吐いた血が気管に引っかかってしまっているのか、ギルバート様は横になったまま弱々しく咳き込んでいる。蝋のように白くなった手はアンの右手を握りしめていた。アンは自由な方の左手でギルバート様の背中を撫でていたが、ふいに身じろぎしたギルバート様に遮られて動きを止めた。
ギルバート様の容体はこうして見ている間にも悪化しているのが分かる。呼吸はおぼつかない状態で、アンの方を見上げる目は焦点が合っていない。ぼんやりとした目つきで、それでもギルバート様はアンに手を伸ばした。震えて力の抜けた手をアンが受け止める。
「アン」
わたしの耳には、空気の漏れるかすかな音しか聞こえなかった。ギルバート様の口は確かに、飽きるほど呼び続けてきた彼女の名を呼んでいた。じっとギルバート様を見つめていたアンが、目線を二人の重なった手に移す。よく見ればギルバート様の手はゆるく握りこぶしを作っていた。下向きに差し出された手を上に向け、アンの手の上でギルバート様の手のひらを開かせる。
彼の手が握っていたのは、銀色の指輪だった。
『ギル』
指輪を認識したアンの声色が変わる。今までに聞いたことのないような親しげな声が、腹の底から絞り出したような激情をはらんだ声が彼女のスピーカーから流れだす。
『愛しています。私も、永遠に』
指輪を受け取ったアンは、しかしそれを自分の機械の指に嵌めようとはしなかった。作り物の左手の指を右手で握りしめると、勢いをつけて根元からもぎ取ったのだ。ばきり、と固いものの壊れる音がした。いくら機械だと分かっていても、人間の形をしたアンが自ら指を折る光景はなんとも心臓に悪いものだ。

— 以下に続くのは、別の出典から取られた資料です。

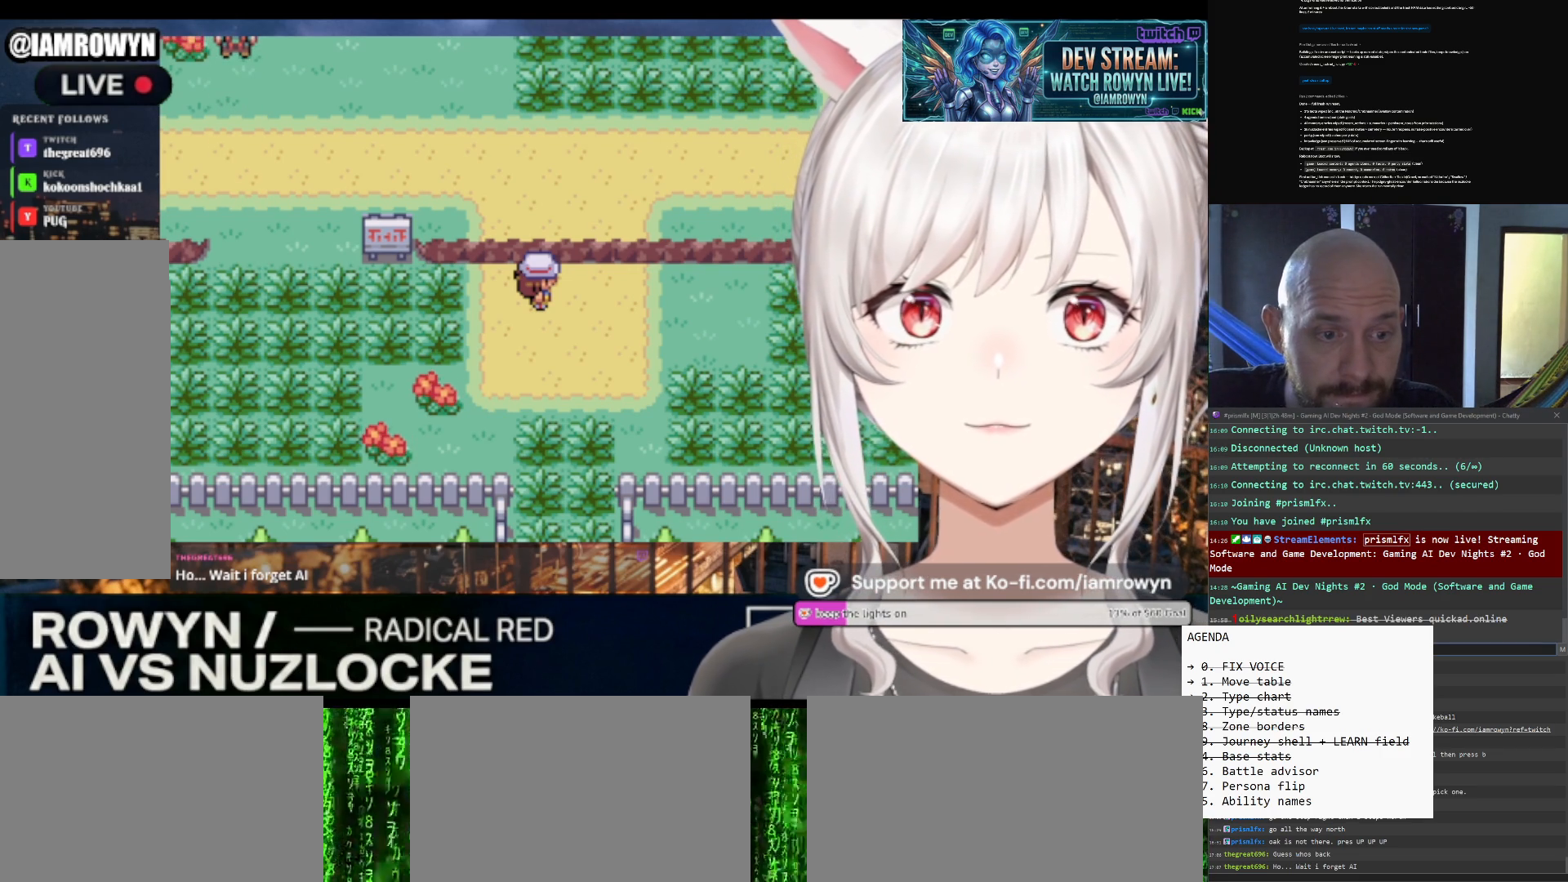
{"buttons": ["A"], "events": [[367, "A", "down"], [367, "DPAD_RIGHT", "up"]]}
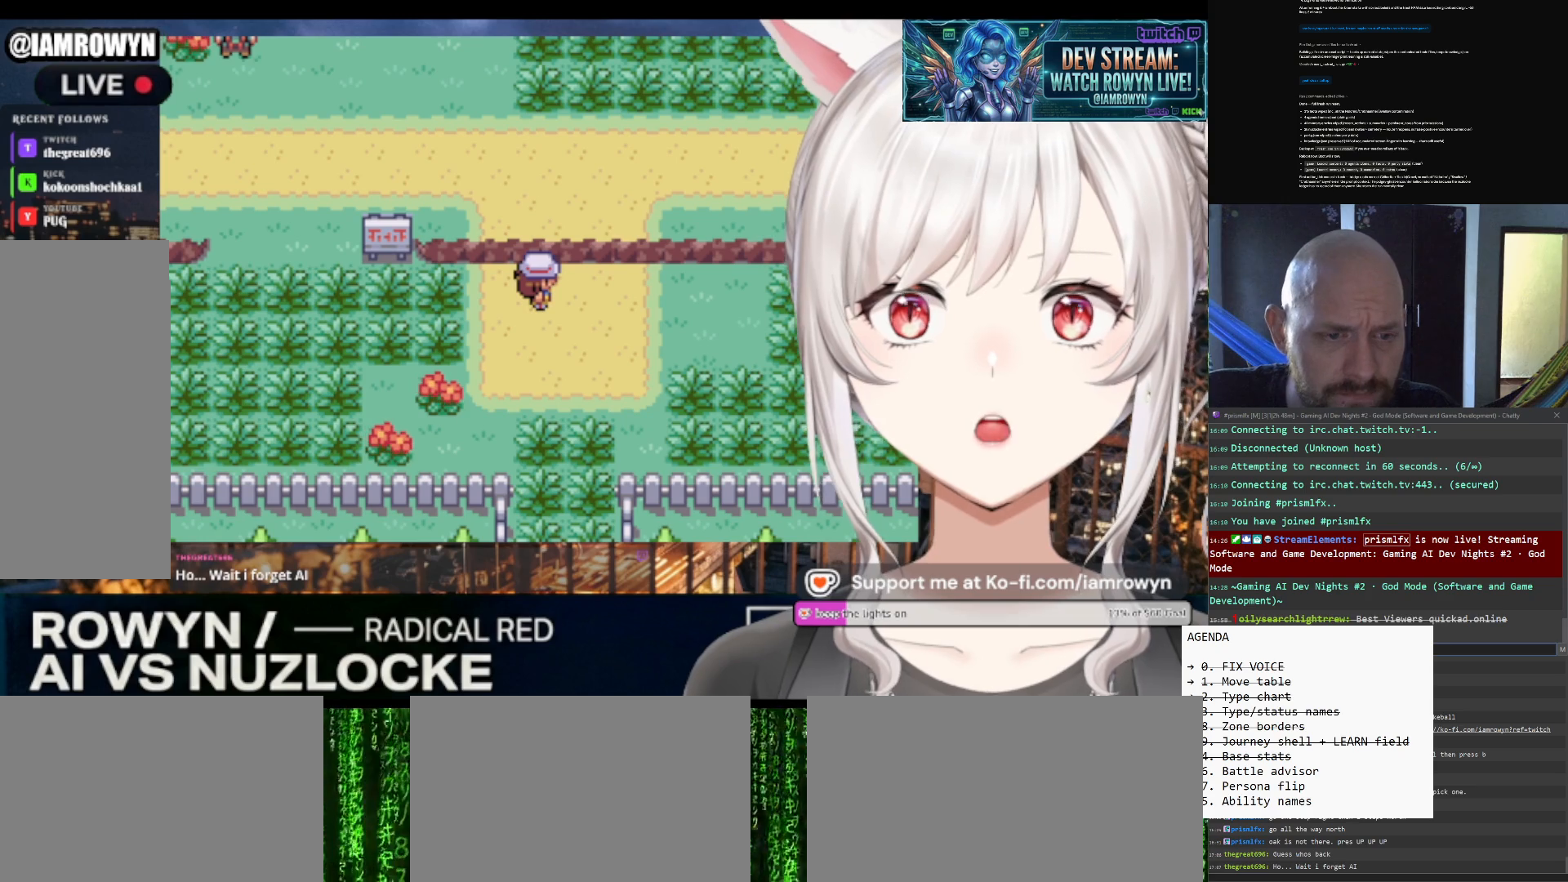
{"buttons": ["A"], "events": []}
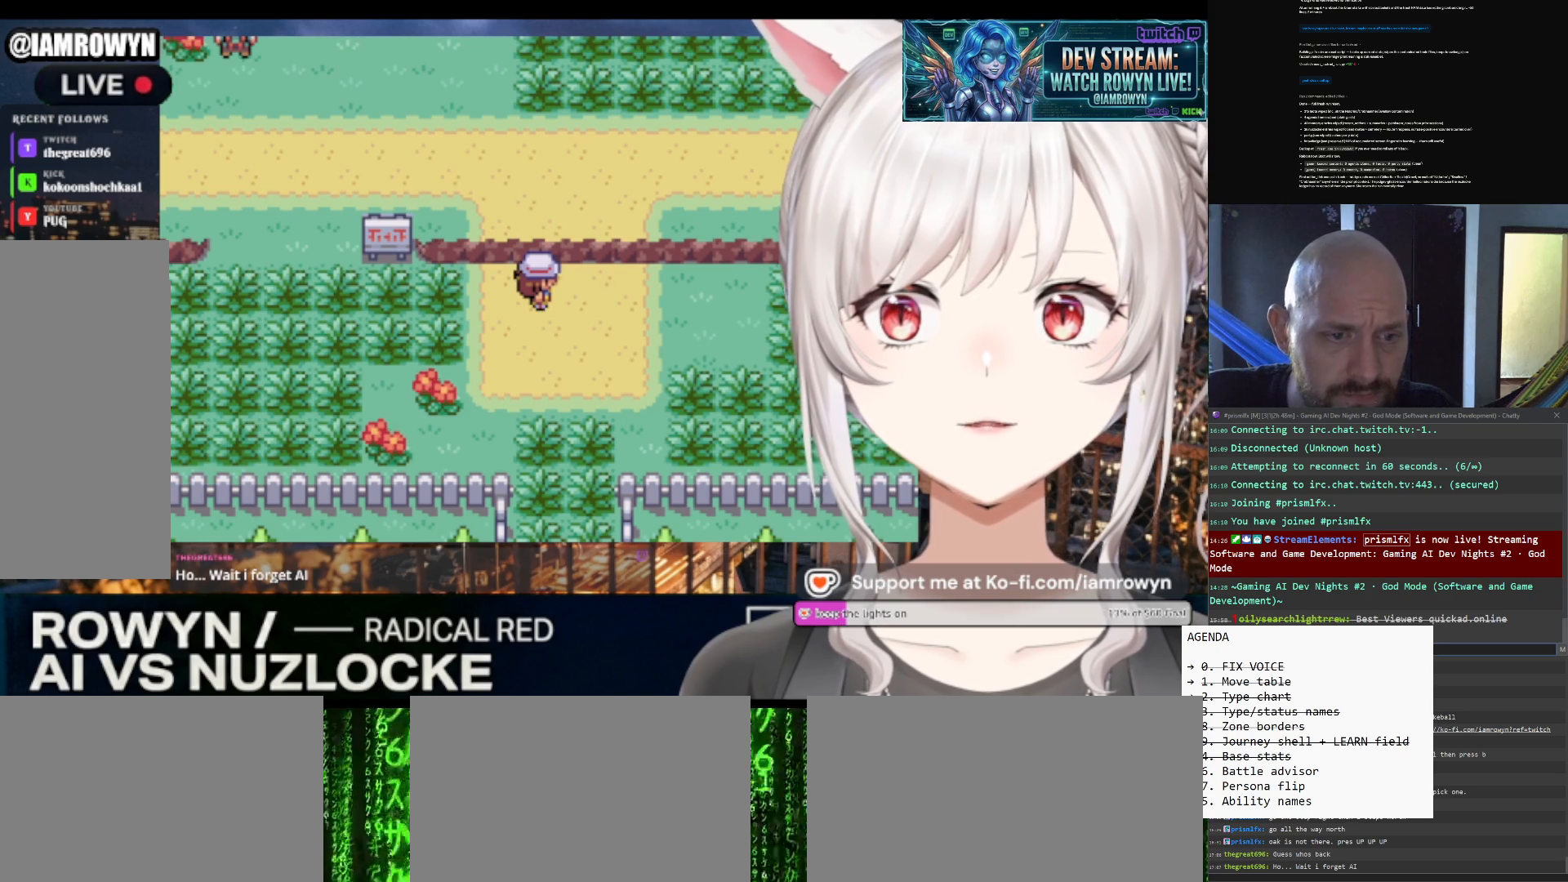
{"buttons": ["A"], "events": []}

わたしは反射的に目を背けたが、ギルバート様は動じることなく彼女を見つめ続けていた。手のひらの上には指輪の代わりにアンの指が一本乗せられた。それが左手の薬指だと気付いたのは、ギルバート様があの笑顔を浮かべ、機械でできた指を握りしめたときだった。
『これから何千年生きたとしても、あなた以外のものにはならないわ』
頷いたギルバート様の額にキスを落とす。ギルバート様は目を細め、眩しそうにアンを見上げながら、もう一度口の動きだけで彼女の名前を呼んだ。その口が閉じる間もなく、ごぼりと水音を立ててまた新たな血が吐き出される。ギルバート様の目から急速に光が失われていくのに気付き、わたしは慌ててきびすを返し病室を飛び出した。ご主人様の命令でも、これ以上放ってはおけない。もう手遅れかもしれないが、今更お医者様を呼んだって無駄かもしれないが、万に一つでも持ち直す可能性があるかもしれない。あってほしい。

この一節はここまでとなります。